Si vous êtes un spectateur fidèle des séances du conseil municipal aubagnais et si vous ne goûtez que modérément les interventions affligeantes de certains élus de la nouvelle majorité, vous devez attendre comme moi avec impatience celles de M. Bruno Foti, adjoint à l’éducation, avec l’espoir que son statut d’enseignant-chercheur à l’Université d’Aix-Marseille lui permette de remonter le niveau !

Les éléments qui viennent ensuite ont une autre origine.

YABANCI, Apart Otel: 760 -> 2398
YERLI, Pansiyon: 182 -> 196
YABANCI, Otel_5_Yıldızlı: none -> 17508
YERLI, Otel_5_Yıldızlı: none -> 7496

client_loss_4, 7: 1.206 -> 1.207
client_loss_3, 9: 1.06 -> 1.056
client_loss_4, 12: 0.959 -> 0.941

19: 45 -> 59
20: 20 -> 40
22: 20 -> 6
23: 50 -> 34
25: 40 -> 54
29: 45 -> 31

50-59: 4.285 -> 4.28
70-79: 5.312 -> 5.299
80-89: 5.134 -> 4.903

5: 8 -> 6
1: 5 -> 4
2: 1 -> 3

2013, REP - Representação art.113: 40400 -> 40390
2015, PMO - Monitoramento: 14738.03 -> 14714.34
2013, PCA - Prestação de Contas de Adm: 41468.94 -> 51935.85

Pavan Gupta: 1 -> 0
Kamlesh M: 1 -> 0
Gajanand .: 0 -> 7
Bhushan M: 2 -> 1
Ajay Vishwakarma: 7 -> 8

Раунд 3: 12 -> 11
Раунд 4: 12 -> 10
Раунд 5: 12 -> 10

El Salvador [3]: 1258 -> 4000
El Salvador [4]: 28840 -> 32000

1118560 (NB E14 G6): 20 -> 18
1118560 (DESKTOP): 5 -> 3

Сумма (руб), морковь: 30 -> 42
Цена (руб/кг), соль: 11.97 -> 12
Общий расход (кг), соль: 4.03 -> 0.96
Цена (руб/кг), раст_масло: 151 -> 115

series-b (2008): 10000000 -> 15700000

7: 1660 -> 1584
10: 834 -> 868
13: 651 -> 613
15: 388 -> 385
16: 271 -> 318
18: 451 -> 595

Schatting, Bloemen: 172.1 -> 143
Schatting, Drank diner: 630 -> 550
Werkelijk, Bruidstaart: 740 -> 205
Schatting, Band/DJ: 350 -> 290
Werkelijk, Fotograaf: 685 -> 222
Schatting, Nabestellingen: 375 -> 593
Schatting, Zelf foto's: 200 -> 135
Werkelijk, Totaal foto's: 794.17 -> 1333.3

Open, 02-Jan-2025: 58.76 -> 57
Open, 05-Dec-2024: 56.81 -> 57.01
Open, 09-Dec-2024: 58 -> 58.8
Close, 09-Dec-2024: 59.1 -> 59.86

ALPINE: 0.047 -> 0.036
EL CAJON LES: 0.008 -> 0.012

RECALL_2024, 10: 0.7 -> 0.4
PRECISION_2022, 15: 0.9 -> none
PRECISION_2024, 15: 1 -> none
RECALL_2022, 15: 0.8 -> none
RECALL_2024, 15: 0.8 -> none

Lors du conseil du 2 décembre, nous avons été gâtés, l’universitaire a présenté plusieurs délibérations dont celle fixant à 1,7% l’augmentation des tarifs des activités d’éducation et de restauration. Et le niveau s’est en effet élevé de plusieurs crans quand l’adjoint au maire s’est risqué à assortir ses propos d’une citation de haute volée (car Monsieur a des lettres !) : « La Gratuité c’est dangereux ! »[1].

Cette sentence imparable venait en réponse à une intervention de Denis Grandjean, élu d’opposition, qui pointait le fait que rendre payantes les activités péri éducatives du vendredi après-midi c’était rompre la gratuité de l’école publique instaurée en 1881 par les lois Ferry (Jules pas Luc !). Faut-il alors déduire de la réponse de M. Foti que celui-ci considère l’école publique gratuite comme dangereuse ? Etrange point de vue pour un universitaire du XXIème siècle…

Mais l’idée n’est pas nouvelle. Voilà ce que disait, en 1880, Monseigneur Freppel, évêque et député d’Angers, lors des débats sur les lois Ferry à l’Assemblée Nationale : « Les hommes n’apprécient guère ce qu’ils ne paient pas ; ils cesseront d’avoir de l’intérêt pour une instruction donnée à leurs enfants sans sacrifice pécuniaire de leur part ».
Plus de 130 ans plus tard, l’Histoire a tranché : l’attachement, jamais démenti, du peuple français à l’école publique gratuite, laïque et obligatoire a démontré combien ce point de vue était erroné.

Monseigneur Freppel disait aussi : « … Ne craignez-vous pas, qu’après avoir réclamé pour les enfants le droit de recevoir gratuitement le pain de l’intelligence, on ne finisse par réclamer pour eux, le pain du corps, qui, après tout, ne leur est pas moins nécessaire ».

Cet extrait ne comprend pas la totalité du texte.